Problem to solve ::
Collect every line of the records below that contains the word "shoulder".
─── Task material ───
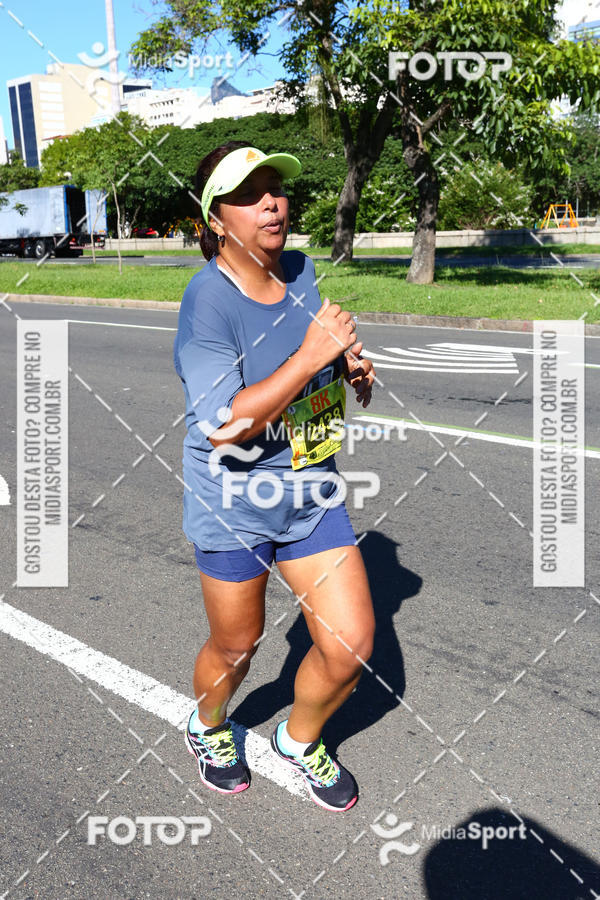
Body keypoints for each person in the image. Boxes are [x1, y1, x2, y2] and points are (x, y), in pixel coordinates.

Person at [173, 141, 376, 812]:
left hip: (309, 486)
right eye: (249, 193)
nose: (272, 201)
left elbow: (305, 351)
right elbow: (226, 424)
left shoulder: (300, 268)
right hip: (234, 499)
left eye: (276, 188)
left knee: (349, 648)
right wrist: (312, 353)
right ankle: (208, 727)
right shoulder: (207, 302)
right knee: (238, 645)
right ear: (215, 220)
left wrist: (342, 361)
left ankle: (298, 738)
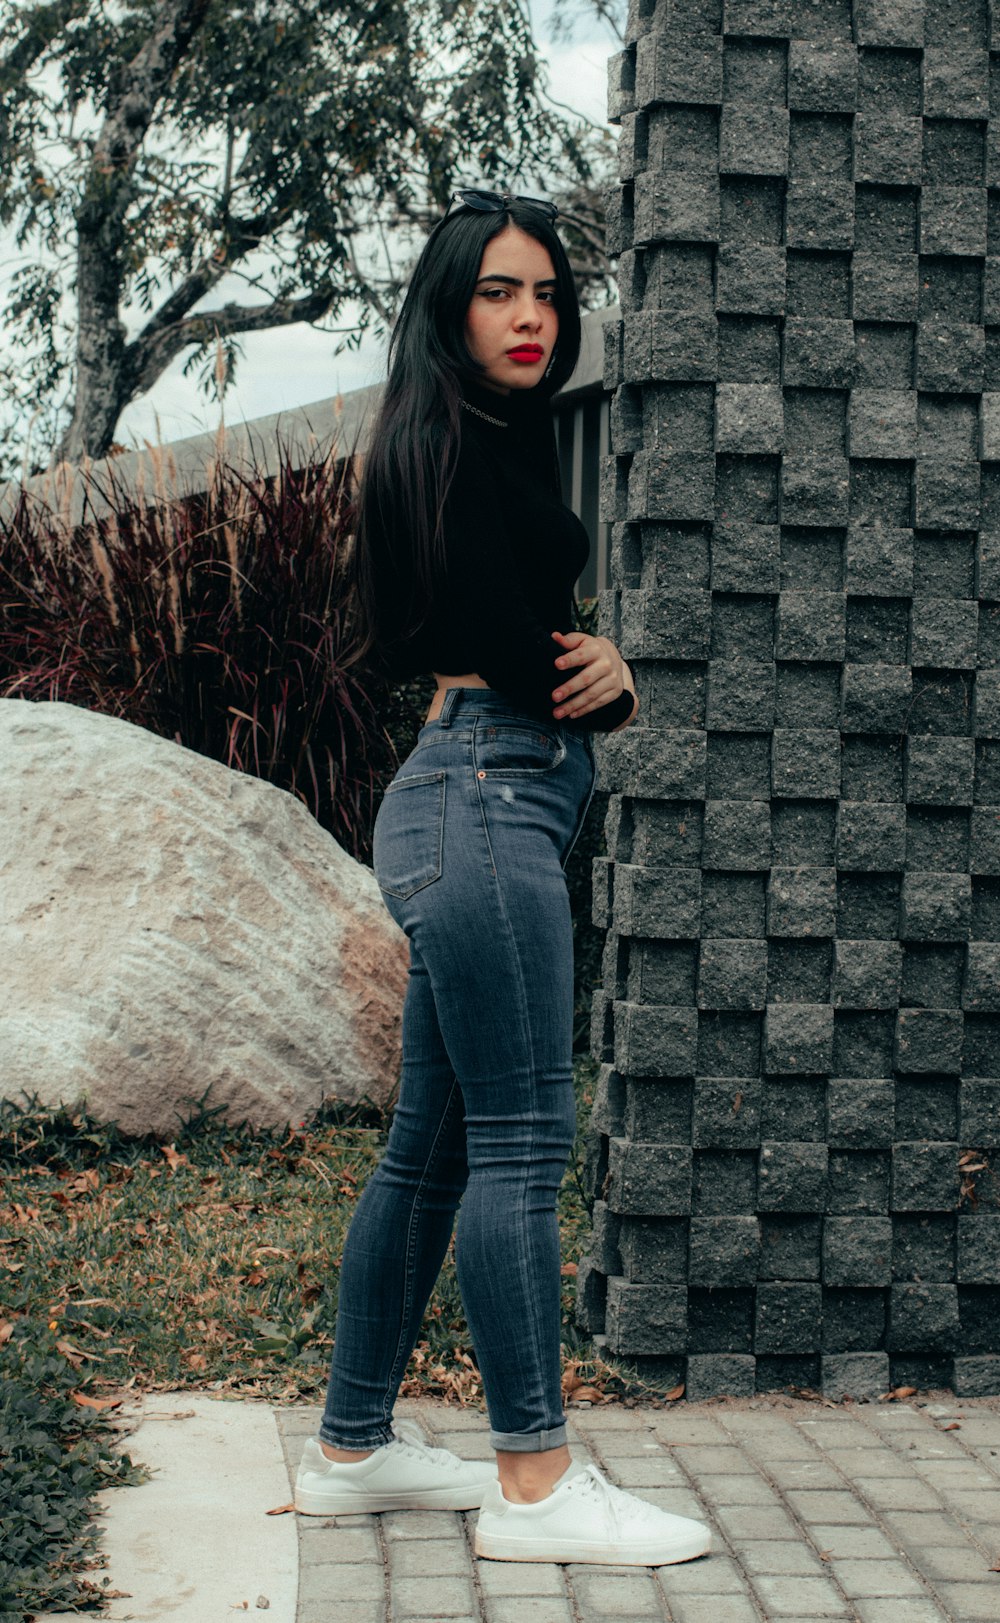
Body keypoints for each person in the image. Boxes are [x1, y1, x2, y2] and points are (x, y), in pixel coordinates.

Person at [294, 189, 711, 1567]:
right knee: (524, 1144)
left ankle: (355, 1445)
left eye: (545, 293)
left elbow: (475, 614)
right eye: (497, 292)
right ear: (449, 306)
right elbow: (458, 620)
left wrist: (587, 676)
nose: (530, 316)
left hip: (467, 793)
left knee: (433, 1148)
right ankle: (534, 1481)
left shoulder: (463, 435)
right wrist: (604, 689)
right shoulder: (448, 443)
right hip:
───
Response to the task ::
left shoulder: (300, 268)
right shoulder: (207, 302)
left shoulder: (463, 435)
right shoulder: (448, 443)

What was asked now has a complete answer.